--- Document segment ---
"""

Prozac and drugs like it could be making healthy people with no history of mental illness feel suicidal. Prozac is prescribed to more than 38 million people world-wide, and has been one of the pharmaceutical industries biggest success stories of recent years. Prozac and Lustral belong to a group of drugs known as SSRIs (selective serotonin reuptake inhibitors). This class of drugs of which Prozac is the best known were hailed as "wonder drugs" when they first hit the market in the 1980's.hey act to modify levels of serotonin, an important brain chemical messenger generally thought to be associated with mood and feelings of pleasure. Prozac is known as Seroxat in Britain and Paxil in the US. This drug has the generic name-Paroxetine.

However, tests using Lustral, suggests that the Prozac "family" of drugs, known as selective serotonin reuptake inhibitors, may have dangerous side-effects. There has long been concerns that the drug is prescribed to patients who suffer only mild symptoms of depression, and who are not clinically ill. The research was conducted by Dr David Healy, of the North Wales Department of Psychological Medicine. Dr Healy found that 2 out of 20 healthy volunteers on Lustral became dangerously suicidal. No such effect was found when the volunteers were put on an antidepressant of a different class called reboxetine.

"""

--- Source material ---
"""

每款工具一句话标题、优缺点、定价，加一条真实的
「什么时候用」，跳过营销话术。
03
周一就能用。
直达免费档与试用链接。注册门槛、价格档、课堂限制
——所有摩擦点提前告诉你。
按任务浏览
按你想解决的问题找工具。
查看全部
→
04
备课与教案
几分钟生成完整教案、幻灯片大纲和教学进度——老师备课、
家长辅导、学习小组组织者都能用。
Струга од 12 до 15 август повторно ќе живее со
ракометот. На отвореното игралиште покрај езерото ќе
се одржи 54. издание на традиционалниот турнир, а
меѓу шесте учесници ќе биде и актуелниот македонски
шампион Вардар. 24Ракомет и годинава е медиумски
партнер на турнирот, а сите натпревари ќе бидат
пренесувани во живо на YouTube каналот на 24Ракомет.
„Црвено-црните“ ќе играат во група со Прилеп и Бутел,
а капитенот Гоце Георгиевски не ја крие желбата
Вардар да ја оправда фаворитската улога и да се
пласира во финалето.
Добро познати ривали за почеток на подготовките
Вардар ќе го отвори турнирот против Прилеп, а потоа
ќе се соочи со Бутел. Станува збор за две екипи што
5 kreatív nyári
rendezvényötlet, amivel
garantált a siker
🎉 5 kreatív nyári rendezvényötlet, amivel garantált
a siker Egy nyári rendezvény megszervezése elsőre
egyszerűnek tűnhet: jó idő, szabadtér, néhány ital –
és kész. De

"""
"""

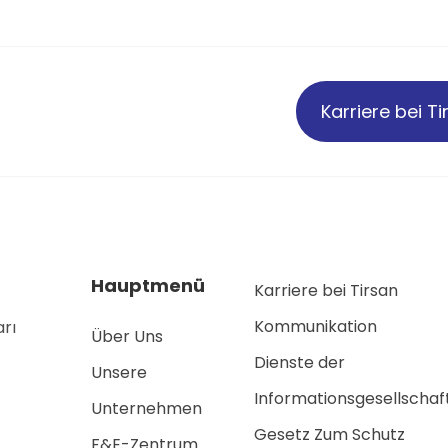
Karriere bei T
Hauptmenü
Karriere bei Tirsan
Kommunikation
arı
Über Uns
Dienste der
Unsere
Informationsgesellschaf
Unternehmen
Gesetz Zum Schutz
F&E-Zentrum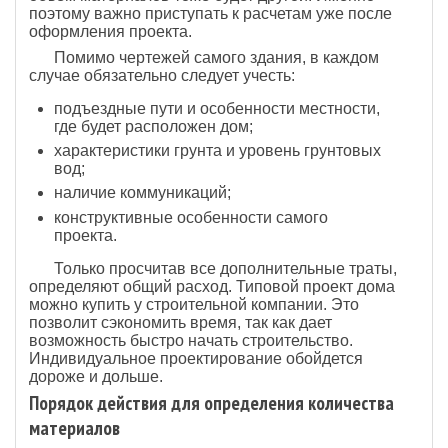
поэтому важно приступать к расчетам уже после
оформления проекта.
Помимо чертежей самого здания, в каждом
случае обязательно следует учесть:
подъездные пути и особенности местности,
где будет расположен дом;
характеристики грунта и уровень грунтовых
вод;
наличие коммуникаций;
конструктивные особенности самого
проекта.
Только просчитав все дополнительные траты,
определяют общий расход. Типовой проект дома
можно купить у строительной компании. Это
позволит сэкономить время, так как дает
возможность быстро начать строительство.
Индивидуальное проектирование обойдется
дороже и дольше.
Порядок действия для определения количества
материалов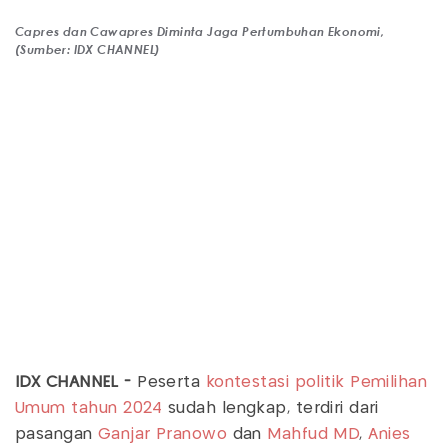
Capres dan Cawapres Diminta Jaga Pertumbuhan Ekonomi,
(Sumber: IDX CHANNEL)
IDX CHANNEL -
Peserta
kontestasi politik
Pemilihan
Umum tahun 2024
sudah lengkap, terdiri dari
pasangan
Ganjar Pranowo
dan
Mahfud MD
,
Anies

"""
"""

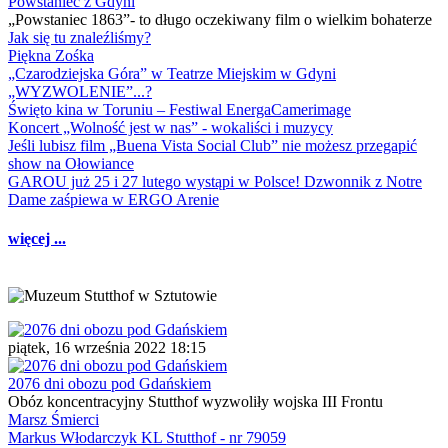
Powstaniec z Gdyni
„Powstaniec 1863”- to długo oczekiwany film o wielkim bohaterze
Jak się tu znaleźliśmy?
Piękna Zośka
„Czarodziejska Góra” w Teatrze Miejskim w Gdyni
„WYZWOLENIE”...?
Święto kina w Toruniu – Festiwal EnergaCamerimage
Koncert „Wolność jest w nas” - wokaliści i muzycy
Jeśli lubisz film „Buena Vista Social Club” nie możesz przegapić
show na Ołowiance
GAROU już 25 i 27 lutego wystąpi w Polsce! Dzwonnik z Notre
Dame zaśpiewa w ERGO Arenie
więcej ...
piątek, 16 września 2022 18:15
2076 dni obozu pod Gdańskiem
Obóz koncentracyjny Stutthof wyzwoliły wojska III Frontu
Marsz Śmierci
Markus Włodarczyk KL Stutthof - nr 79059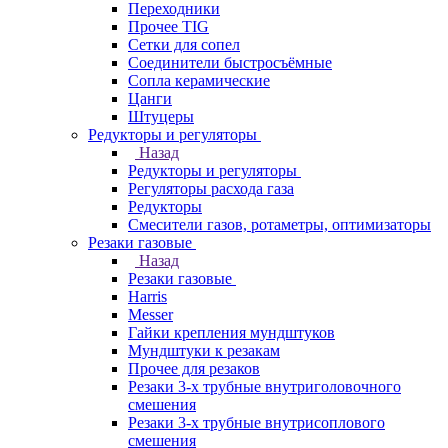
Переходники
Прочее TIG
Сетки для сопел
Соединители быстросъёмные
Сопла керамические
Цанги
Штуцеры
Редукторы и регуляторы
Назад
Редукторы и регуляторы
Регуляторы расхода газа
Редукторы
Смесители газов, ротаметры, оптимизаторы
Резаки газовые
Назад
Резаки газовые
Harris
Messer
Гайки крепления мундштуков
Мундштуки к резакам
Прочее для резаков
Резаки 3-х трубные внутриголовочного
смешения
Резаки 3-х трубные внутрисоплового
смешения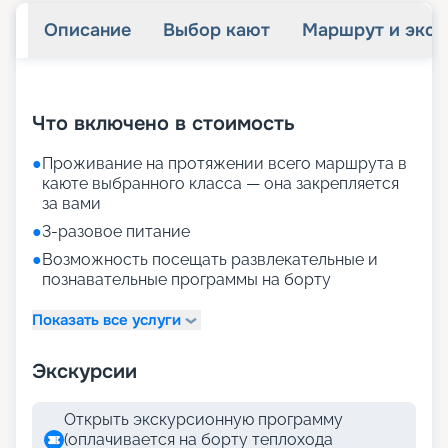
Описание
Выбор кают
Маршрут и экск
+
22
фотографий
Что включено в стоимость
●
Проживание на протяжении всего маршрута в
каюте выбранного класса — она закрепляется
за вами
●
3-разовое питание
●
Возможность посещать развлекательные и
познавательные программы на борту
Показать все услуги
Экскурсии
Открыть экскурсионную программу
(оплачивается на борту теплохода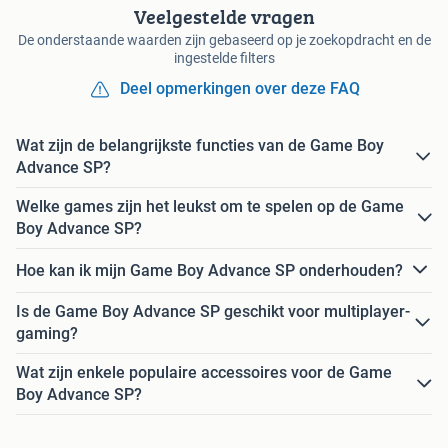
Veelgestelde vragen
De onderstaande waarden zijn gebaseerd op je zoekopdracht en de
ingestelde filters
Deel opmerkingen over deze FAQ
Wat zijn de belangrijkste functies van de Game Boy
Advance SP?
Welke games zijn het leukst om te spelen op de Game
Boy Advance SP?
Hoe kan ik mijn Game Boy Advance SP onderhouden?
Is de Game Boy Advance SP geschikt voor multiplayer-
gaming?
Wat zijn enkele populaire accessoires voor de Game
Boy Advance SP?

"""

--- Action item A ---
According to the article on Prozac and suicidal feelings, what suggested that drugs in the Prozac "family" may have dangerous side-effects? Answer in one to three sentences.
--- Action item B ---
In the article on Prozac and suicidal feelings, who conducted the research using Lustral?
--- Action item C ---
Extend the article on Prozac and suicidal feelings, picking up after its last sentence.

--- Task output A ---
Tests led by Dr David Healy found that 2 out of 20 healthy volunteers taking Lustral became dangerously suicidal. No such effect appeared when the volunteers were given reboxetine, an antidepressant of a different class.

--- Task output B ---
Dr David Healy, of the North Wales Department of Psychological Medicine.

--- Task output C ---
"There are risk with these pills and benefits. Doctors need to make sure that the people they give these pills to are going to benefit, and that taking the risk is worthwhile - I don't think that always happens." says Dr Healy. Dr Healy has written to the Medicines Control Agency, which licences medicines in the UK, expressing concern about SSRIs. He is also concerned that his research has uncovered a serious problem with the way drug trials in general are carried out.

Drug trials, Dr Healy says, are designed to test whether a drug can treat a condition, not to uncover evidence of side effects. However, pharmaceutical companies argue that because no evidence of side effects has been uncovered, that proves their drugs are safe.